A maioria delas seguiu um roteiro semelhante: estudantes fechavam os cruzamentos com carteiras e mesas e promoviam aulas públicas e atividades culturais nos espaços ali criados. A resposta do poder público se manteve a mesma: clima de confronto, bomba de gás, cassetete e detenção de manifestantes.
A EE Antonio Manoel também realiza frequentemente atividades culturais e educativas. Por lá já aconteceram o Sarau Preto no Branco; um debate sobre a formação da escola pública no capitalismo, com a presença do Coletivo Katu; exibições dos filmes Panteras Negras e A Revolução dos Pinguins; e a criação de uma horta no local. “Já tenho nota e já passei de ano. Teoricamente, estou formado. Estou aqui pelos futuros estudantes da escola”, desabafa Leandro*, que frequenta o espaço desde os três anos de idade, quando a mãe dava aulas ali.
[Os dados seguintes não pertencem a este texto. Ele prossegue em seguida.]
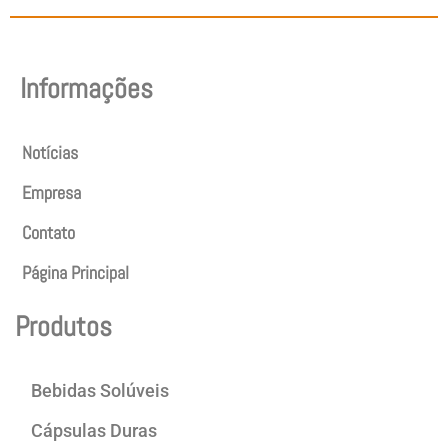
Informações
Notícias
Empresa
Contato
Página Principal
Produtos
Bebidas Solúveis
Cápsulas Duras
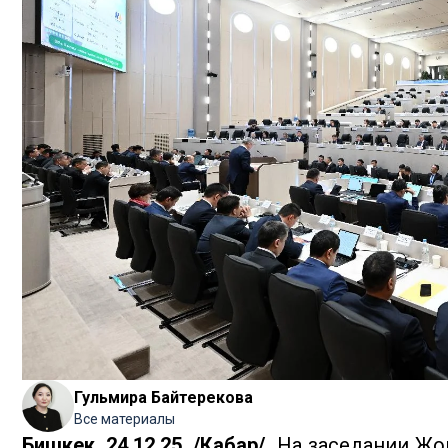
Гульмира Байтерекова
Все материалы
Бишкек, 24.12.25. /Кабар/.
На заседании Жо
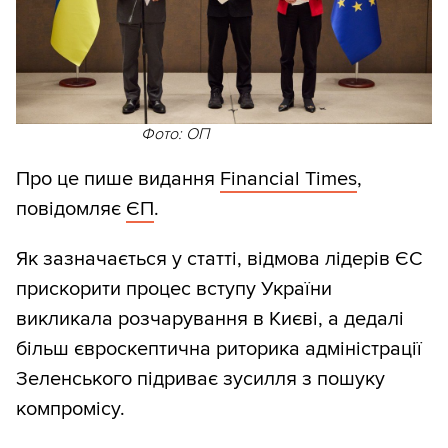
Фото: ОП
Про це пише видання
Financial Times
,
повідомляє
ЄП
.
Як зазначається у статті, відмова лідерів ЄС
прискорити процес вступу України
викликала розчарування в Києві, а дедалі
більш євроскептична риторика адміністрації
Зеленського підриває зусилля з пошуку
компромісу.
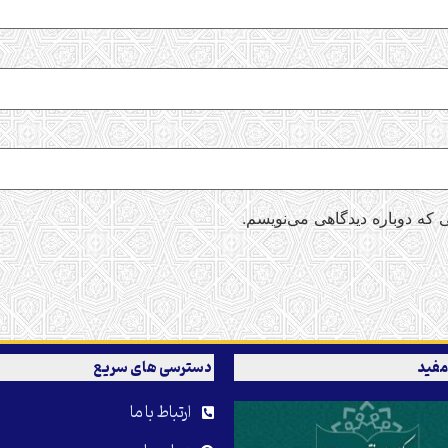
 که دوباره دیدگاهی می‌نویسم.
مفید
دسترسی های سریع
ارتباط با ما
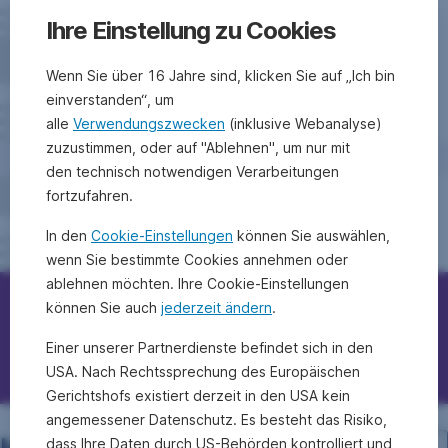
Ihre Einstellung zu Cookies
Wenn Sie über 16 Jahre sind, klicken Sie auf „Ich bin
einverstanden“, um
alle
Verwendungszwecken
(inklusive Webanalyse)
zuzustimmen, oder auf "Ablehnen", um nur mit
den technisch notwendigen Verarbeitungen
fortzufahren.
In den
Cookie-Einstellungen
können Sie auswählen,
wenn Sie bestimmte Cookies annehmen oder
ablehnen möchten. Ihre Cookie-Einstellungen
können Sie auch
jederzeit ändern
.
Erste Bank/Sparkassen kontaktieren
Einer unserer Partnerdienste befindet sich in den
Fragen, Ideen, Anregungen?
USA. Nach Rechtssprechung des Europäischen
Gerichtshofs existiert derzeit in den USA kein
angemessener Datenschutz. Es besteht das Risiko,
dass Ihre Daten durch US-Behörden kontrolliert und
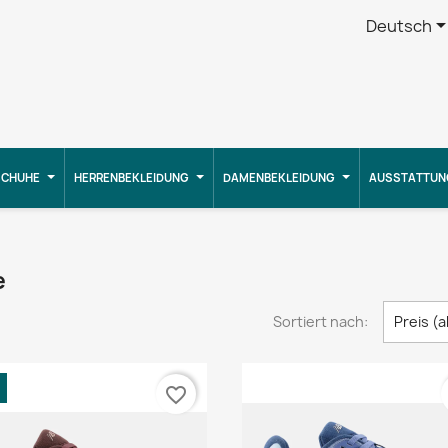
Deutsch
CHUHE
HERRENBEKLEIDUNG
DAMENBEKLEIDUNG
AUSSTATTUN
e
Sortiert nach:
Preis (
favorite_border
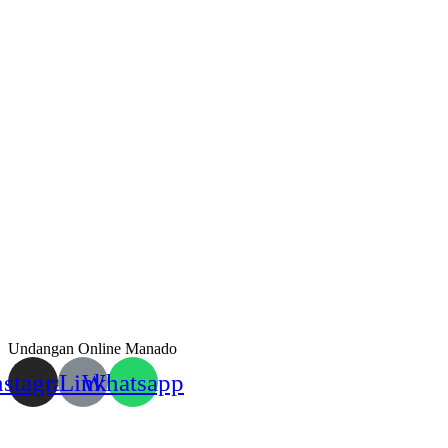
Undangan Online Manado
nstagram
Link
Whatsapp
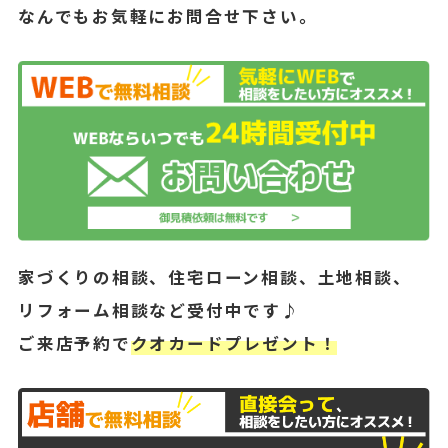
なんでもお気軽にお問合せ下さい。
家づくりの相談、住宅ローン相談、土地相談、
リフォーム相談など受付中です♪
ご来店予約で
クオカードプレゼント！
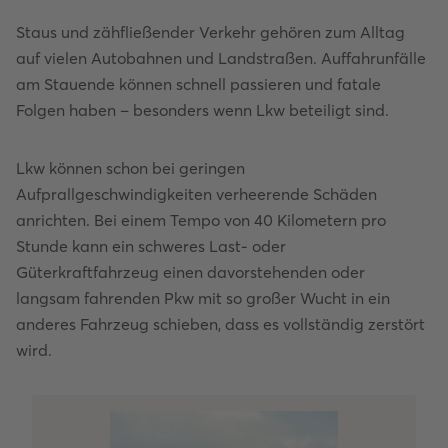
Staus und zähfließender Verkehr gehören zum Alltag
auf vielen Autobahnen und Landstraßen. Auffahrunfälle
am Stauende können schnell passieren und fatale
Folgen haben – besonders wenn Lkw beteiligt sind.
Lkw können schon bei geringen
Aufprallgeschwindigkeiten verheerende Schäden
anrichten. Bei einem Tempo von 40 Kilometern pro
Stunde kann ein schweres Last- oder
Güterkraftfahrzeug einen davorstehenden oder
langsam fahrenden Pkw mit so großer Wucht in ein
anderes Fahrzeug schieben, dass es vollständig zerstört
wird.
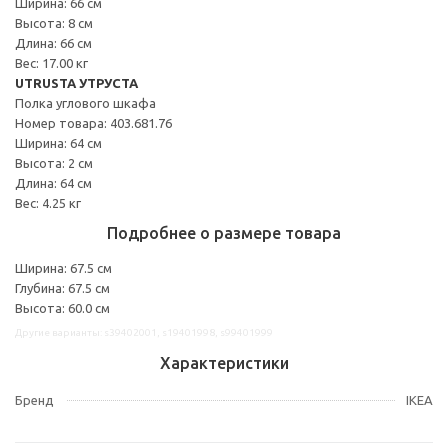
Ширина: 66 см
Высота: 8 см
Длина: 66 см
Вес: 17.00 кг
UTRUSTA УТРУСТА
Полка углового шкафа
Номер товара: 403.681.76
Ширина: 64 см
Высота: 2 см
Длина: 64 см
Вес: 4.25 кг
Подробнее о размере товара
Ширина: 67.5 см
Глубина: 67.5 см
Высота: 60.0 см
Другие варианты: s39402001, s19401998, s99401999
Характеристики
Бренд
IKEA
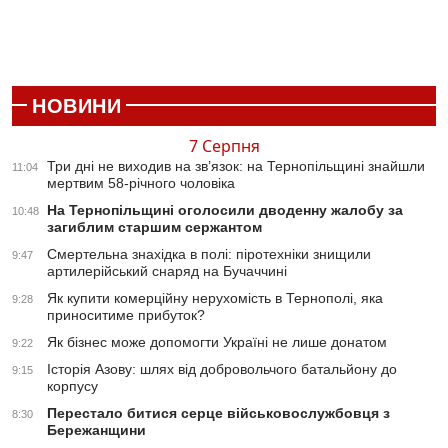
НОВИНИ
7 Серпня
Три дні не виходив на зв’язок: на Тернопільщині знайшли
11:04
мертвим 58-річного чоловіка
На Тернопільщині оголосили дводенну жалобу за
10:48
загиблим старшим сержантом
Смертельна знахідка в полі: піротехніки знищили
9:47
артилерійський снаряд на Бучаччині
Як купити комерційну нерухомість в Тернополі, яка
9:28
приноситиме прибуток?
Як бізнес може допомогти Україні не лише донатом
9:22
Історія Азову: шлях від добровольчого батальйону до
9:15
корпусу
Перестало битися серце військовослужбовця з
8:30
Бережанщини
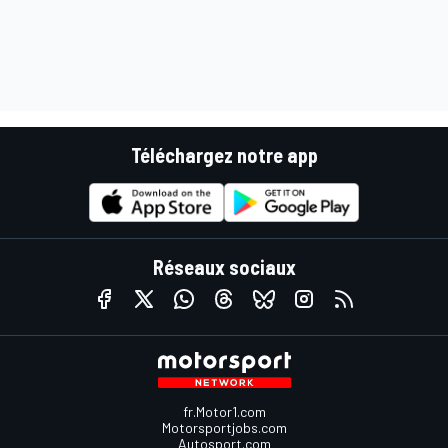
Téléchargez notre app
Réseaux sociaux
fr.Motor1.com
Motorsportjobs.com
Autosport.com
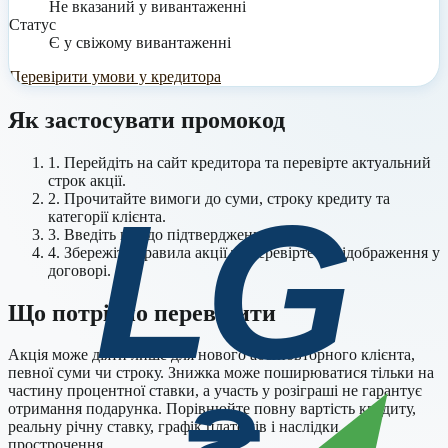
Не вказаний у вивантаженні
Статус
Є у свіжому вивантаженні
Перевірити умови у кредитора
Як застосувати промокод
1. Перейдіть на сайт кредитора та перевірте актуальний
строк акції.
2. Прочитайте вимоги до суми, строку кредиту та
категорії клієнта.
3.
Введіть код до підтвердження заявки.
4. Збережіть правила акції та перевірте їх відображення у
договорі.
Що потрібно перевірити
Акція може діяти лише для нового або повторного клієнта,
певної суми чи строку. Знижка може поширюватися тільки на
частину процентної ставки, а участь у розіграші не гарантує
отримання подарунка. Порівнюйте повну вартість кредиту,
реальну річну ставку, графік платежів і наслідки
прострочення.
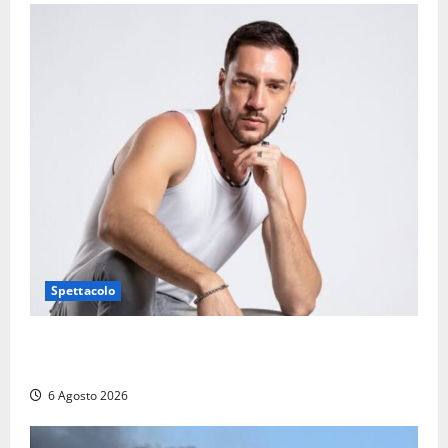
Spettacolo
Patrizio Ratto conquista “L’Eredità”: Tarquinia sugli
schermi di Rai 1 con il re del popping
6 Agosto 2026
A intenção do governo é fechar o ensino médio e o EJA e deixar na escola apenas o ensino fundamental. A estudante Graciane* definiu a experiência inédita da ocupação como a melhor de sua vida. “Zeramos a escola. Agora está bem mais limpa. Antes, pra cortar qualquer pedaço de grama precisava passar por uma burocracia enorme. Nós somos ação direta”, conclui. (Portal Aprendiz/ #Envolverde)
“Ocupantes produzem cartazes para serem usados durante ato. Foto: Reprodução
* Os nomes citados na reportagem são fictícios.
** Publicado originalmente no site Portal Aprendiz.